> _AIM OF THE TASK_: Rewrite the items below with "place" in place of "locality" and everything else unchanged. Leave out the pictures.
>> Start DATA ROWS
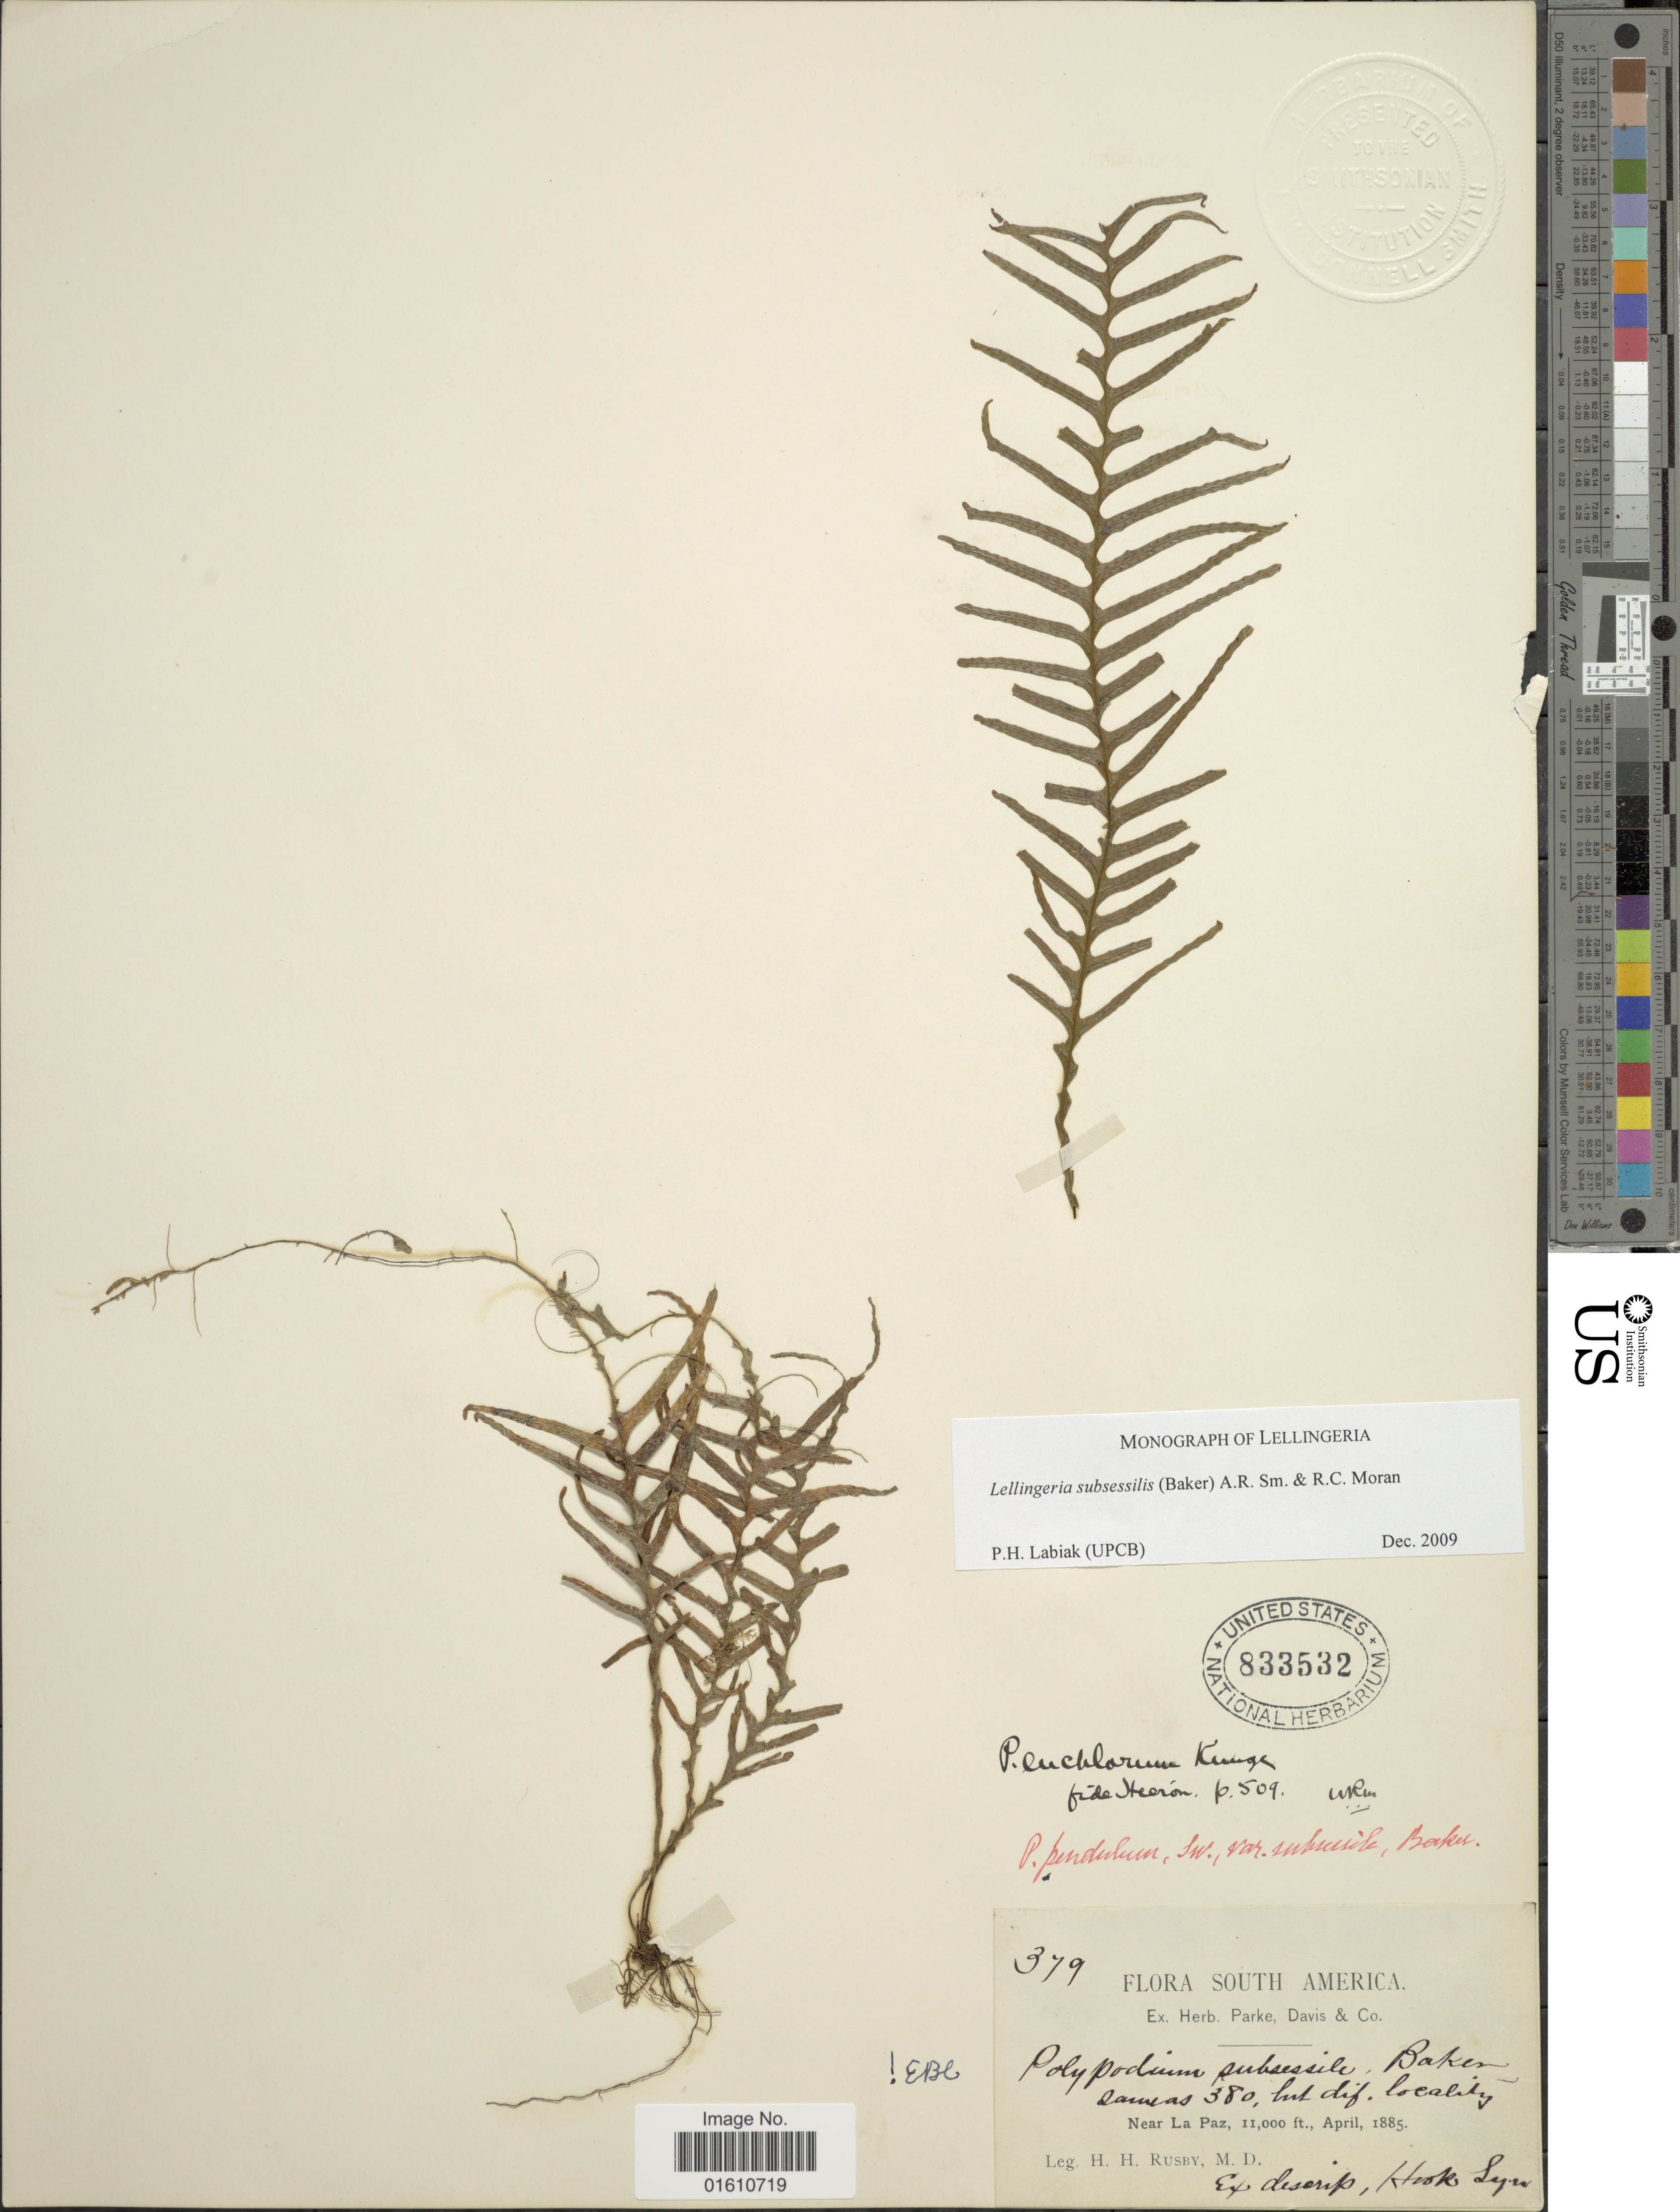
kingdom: Plantae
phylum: Tracheophyta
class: Polypodiopsida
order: Polypodiales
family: Polypodiaceae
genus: Lellingeria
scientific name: Lellingeria subsessilis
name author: (Baker) A.R. Sm. & R.C. Moran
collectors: H. H. Rusby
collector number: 379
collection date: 1885-04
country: Bolivia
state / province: La Paz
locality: Near La Paz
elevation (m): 3353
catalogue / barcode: US 833532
>> End DATA ROWS
> _OUTPUT FOR THIS TASK_:
kingdom: Plantae
phylum: Tracheophyta
class: Polypodiopsida
order: Polypodiales
family: Polypodiaceae
genus: Lellingeria
scientific name: Lellingeria subsessilis
name author: (Baker) A.R. Sm. & R.C. Moran
collectors: H. H. Rusby
collector number: 379
collection date: 1885-04
country: Bolivia
state / province: La Paz
place: Near La Paz
elevation (m): 3353
catalogue / barcode: US 833532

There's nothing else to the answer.